Menggali Ironi Karut-Marut Layanan Haji Berulang, Biaya Melambung Tanpa Kepuasan - Seputaran Palembang Online

Thursday, 20 June 2024

Menggali Ironi Karut-Marut Layanan Haji Berulang, Biaya Melambung Tanpa Kepuasan

 Kritik Pedas terhadap Penyelenggaraan Haji 2024: Biaya Besar, Layanan Memprihatinkan


Jakarta -- Penyelenggaraan ibadah haji tahun 2024 mendapat banyak kritik dari jemaah Indonesia yang merasa pelayanan masih jauh dari memuaskan. Tim Pengawas (Timwas) Haji DPR menyoroti kondisi akomodasi jemaah yang dinilai sangat buruk, seperti tenda yang penuh sesak dan layanan toilet dengan antrean panjang.



Ketua Timwas Haji, Muhaimin Iskandar (Cak Imin), mengungkapkan bahwa kondisi tenda yang sempit membuat ruang gerak jemaah sangat terbatas, hanya sekitar 1 meter. Banyak jemaah tidak mendapatkan tempat tidur yang layak di dalam tenda. Masalah toilet juga menjadi sorotan karena jemaah harus antre berjam-jam.

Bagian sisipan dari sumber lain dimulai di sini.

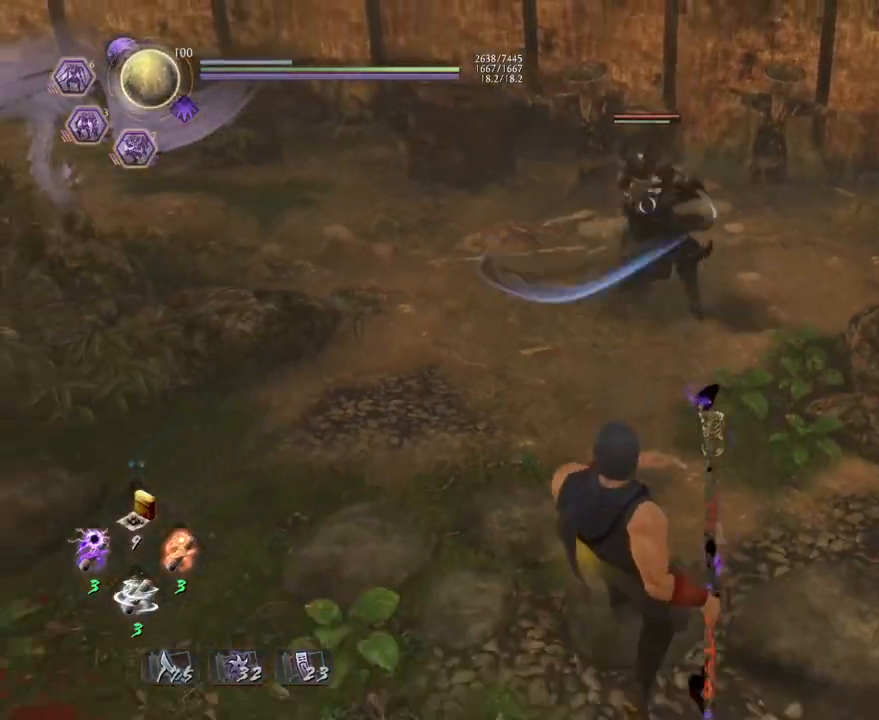
{"buttons": [], "left_stick": "center", "right_stick": "center", "events": [[133, "left_stick", "center"]]}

Persoalan serupa bukan hanya terjadi tahun ini. Pada tahun 2023, masalah akomodasi dan transportasi selama prosesi Armuzna menyebabkan banyak jemaah Indonesia terlantar di Muzdalifah dan kesulitan mendapatkan makanan.

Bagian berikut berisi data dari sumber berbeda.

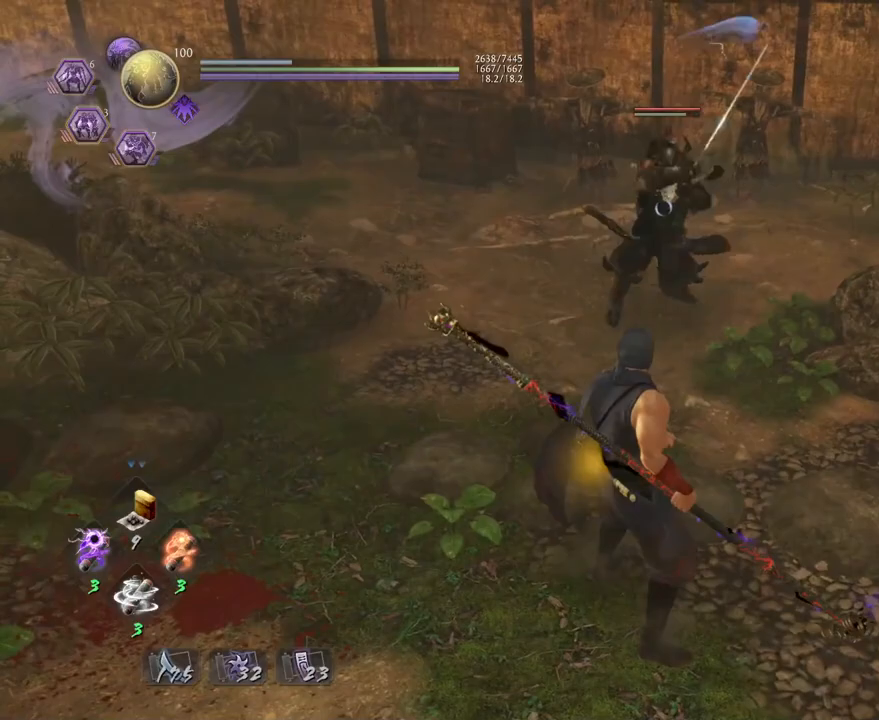
{"buttons": [], "left_stick": "right", "right_stick": "center", "events": [[83, "left_stick", "left"], [300, "left_stick", "center"], [367, "left_stick", "up-right"], [500, "left_stick", "right"]]}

Pengamat haji dari UIN Syarif Hidayatullah, Ade Marfuddin, menyatakan bahwa fasilitas layanan haji yang disediakan oleh pemerintah tidak sebanding dengan biaya besar yang dikeluarkan oleh jemaah. "Jemaah haji adalah tamu Allah yang membayar mahal untuk mendapatkan pelayanan yang layak. Namun, pelayanan yang diberikan masih jauh dari memadai," ujar Ade kepada CNNIndonesia.com, Kamis (20/6).

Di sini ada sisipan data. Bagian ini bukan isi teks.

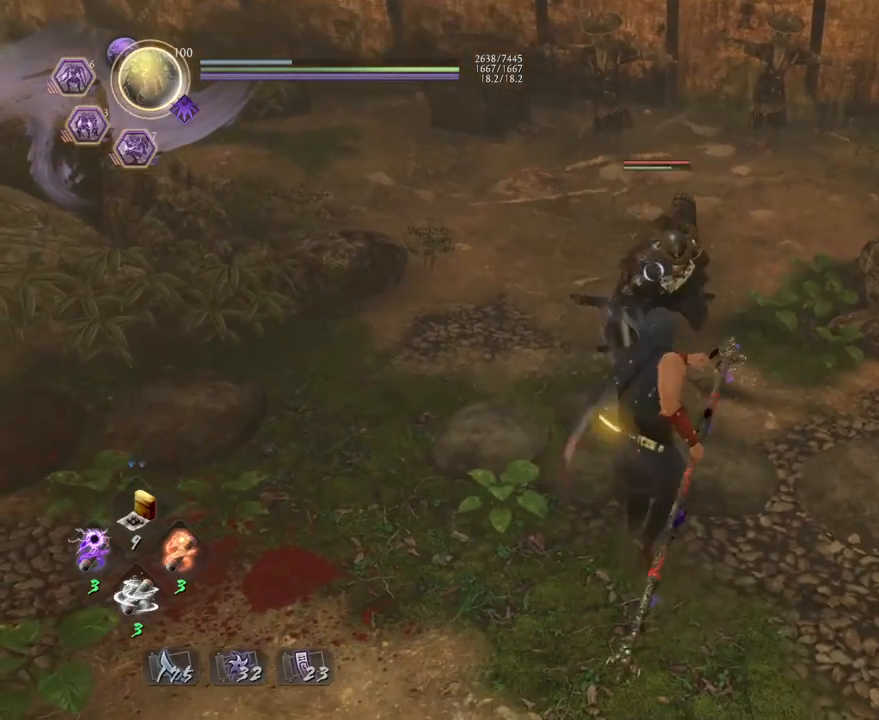
{"buttons": [], "left_stick": "center", "right_stick": "center", "events": [[17, "left_stick", "down-right"], [200, "left_stick", "up"], [283, "SQUARE", "down"], [283, "left_stick", "center"], [383, "SQUARE", "up"]]}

Ade menilai pemerintah belum memiliki manajemen pelayanan haji yang terstruktur dengan baik, sehingga setiap tahun selalu ada masalah yang berulang. Ia mencontohkan kasus jemaah terlantar di Muzdalifah tahun lalu dan masalah tenda jemaah di Mina tahun ini sebagai bukti kurangnya perencanaan yang matang.


Ade menyarankan agar pemerintah melakukan pemetaan mitigasi haji untuk menentukan mana saja prosesi yang berisiko tinggi dan rendah. Menurutnya, wilayah Arafah, Muzdalifah, dan Mina (Armuzna) harus menjadi perhatian serius Kemenag karena masalah di wilayah ini selalu berulang.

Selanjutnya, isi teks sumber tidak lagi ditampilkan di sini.